Als wir das Gildehaus hinter uns gelassen hatten und vom Klovenierswal in die Oude Hoogstraat einbogen, blieb der Meister für einen Moment stehen und holte tief Luft. Seit seinem Schwächeanfall litt er unter Kurzatmigkeit. Er schüttelte den Kopf, als wolle er einen üblen Gedanken abstreifen. Langsam gingen wir weiter zum Dam.
„Was meinte der Professor vorhin, als er von einem Leichnam sprach?“, wollte ich von dem Meister wissen.

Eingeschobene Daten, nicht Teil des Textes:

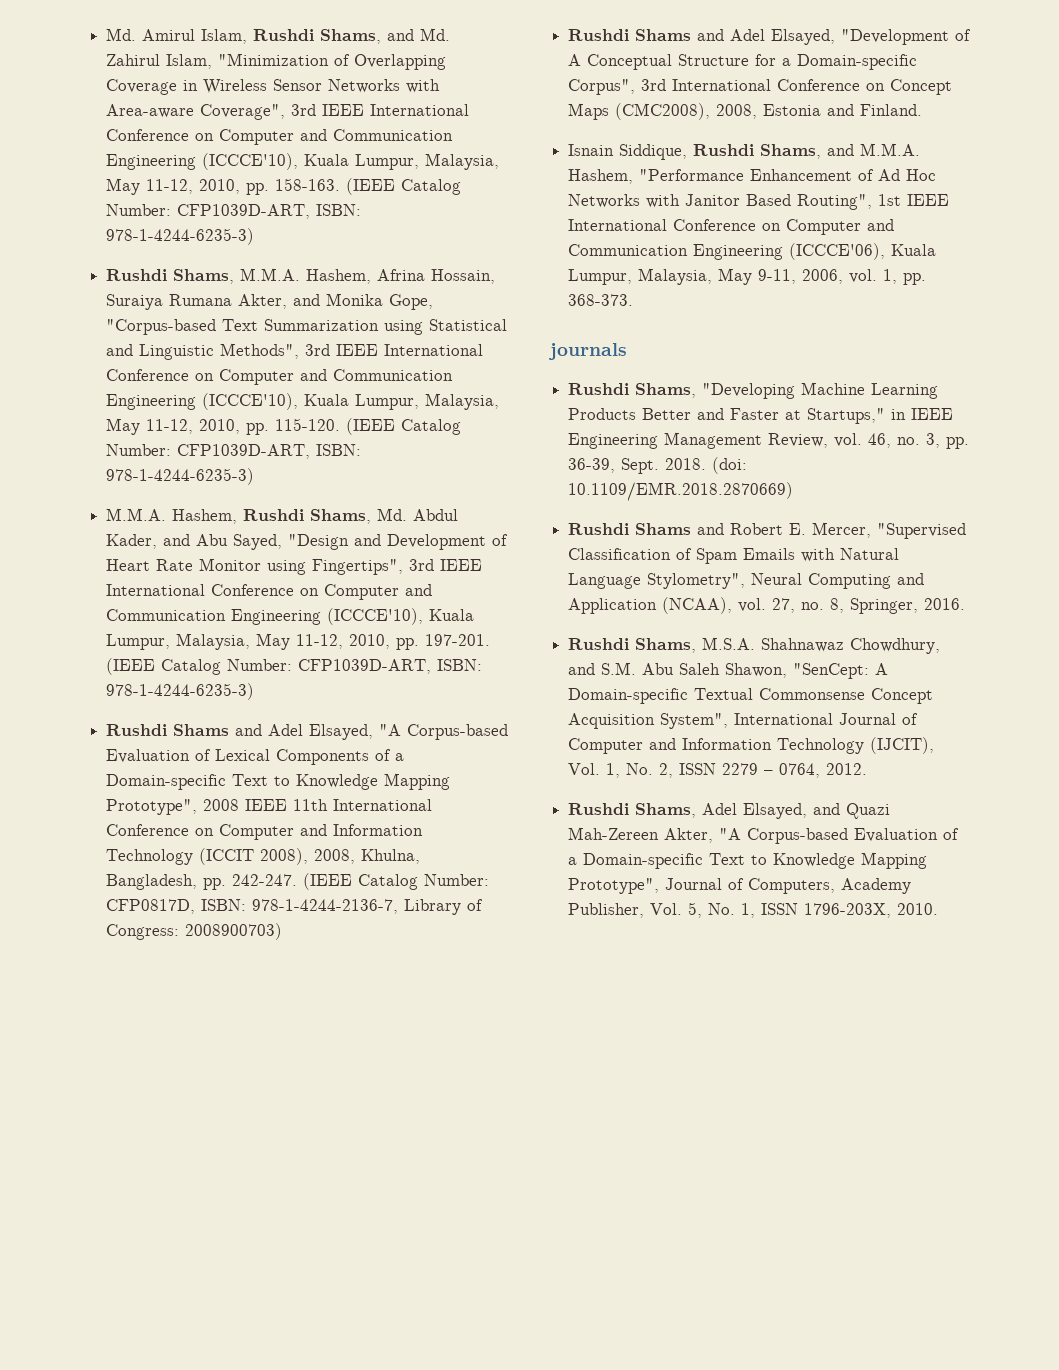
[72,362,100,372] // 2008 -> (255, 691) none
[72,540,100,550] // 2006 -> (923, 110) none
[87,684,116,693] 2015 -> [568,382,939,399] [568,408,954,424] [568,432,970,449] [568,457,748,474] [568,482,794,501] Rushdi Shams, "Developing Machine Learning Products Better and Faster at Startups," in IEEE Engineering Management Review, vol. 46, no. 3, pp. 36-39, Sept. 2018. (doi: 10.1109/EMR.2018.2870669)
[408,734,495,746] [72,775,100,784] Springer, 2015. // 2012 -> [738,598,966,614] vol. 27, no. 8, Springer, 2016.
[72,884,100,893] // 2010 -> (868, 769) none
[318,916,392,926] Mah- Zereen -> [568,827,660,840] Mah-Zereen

„Der Medicus möchte bei seiner Vorlesung eine Leichenöffnung vornehmen. Die Kirche hat eine spezielle Vorschrift erlassen, wonach sie solche Sektionen nur an Verbrechern duldet. Bei Menschen also, die wegen eines Vergehens zum Tode verurteilt worden sind.“
Ein Schauer lief mir den Rücken hinunter. Was für eine absonderliche Bestimmung. Ich war froh, dass so etwas bei uns auf dem Land nicht vorkam.
„Allerdings können Leichenöffnungen nur in der kalten Jahreszeit vorgenommen werden. Bei wärmeren Temperaturen würde der menschliche Körper viel zu schnell verwesen. Noch sind Eisschollen auf der Amstel. Aber in zwei Wochen ist Ostern, und die ersten Krokusse werden blühen. Ich kann nur hoffen, dass der Professor seinen Vortrag so bald wie möglich halten wird, damit das Bild bis zum Beginn der Feierlichkeiten fertig werden kann.“
Während unserer Unterredung war der Meister wiederholt stehen geblieben. Er zog ein kleines Zeichenheft aus der Gürteltasche und skizzierte das, was seine Aufmerksamkeit erregte: eine junge, hübsche Frau, die ein Kind auf dem Arm trug, einen exotisch gekleideten Händler mit einem Seidenballen unter dem Arm oder zwei Hunde, die sich auf der Straße paarten. Dabei zeichnete der Meister so rasch wie jemand, der sich eilige Notizen aufschreibt.
„Wie wollt Ihr die Komposition für das Bild anlegen?“, fragte ich gespannt weiter. Bisher hatte der Meister zwar Studien einzelner Personen angefertigt, aber noch keine in sich geschlossene Szene. Trotzdem war ich mir sicher, dass bereits ein fertiger Plan in seinem Kopf existierte.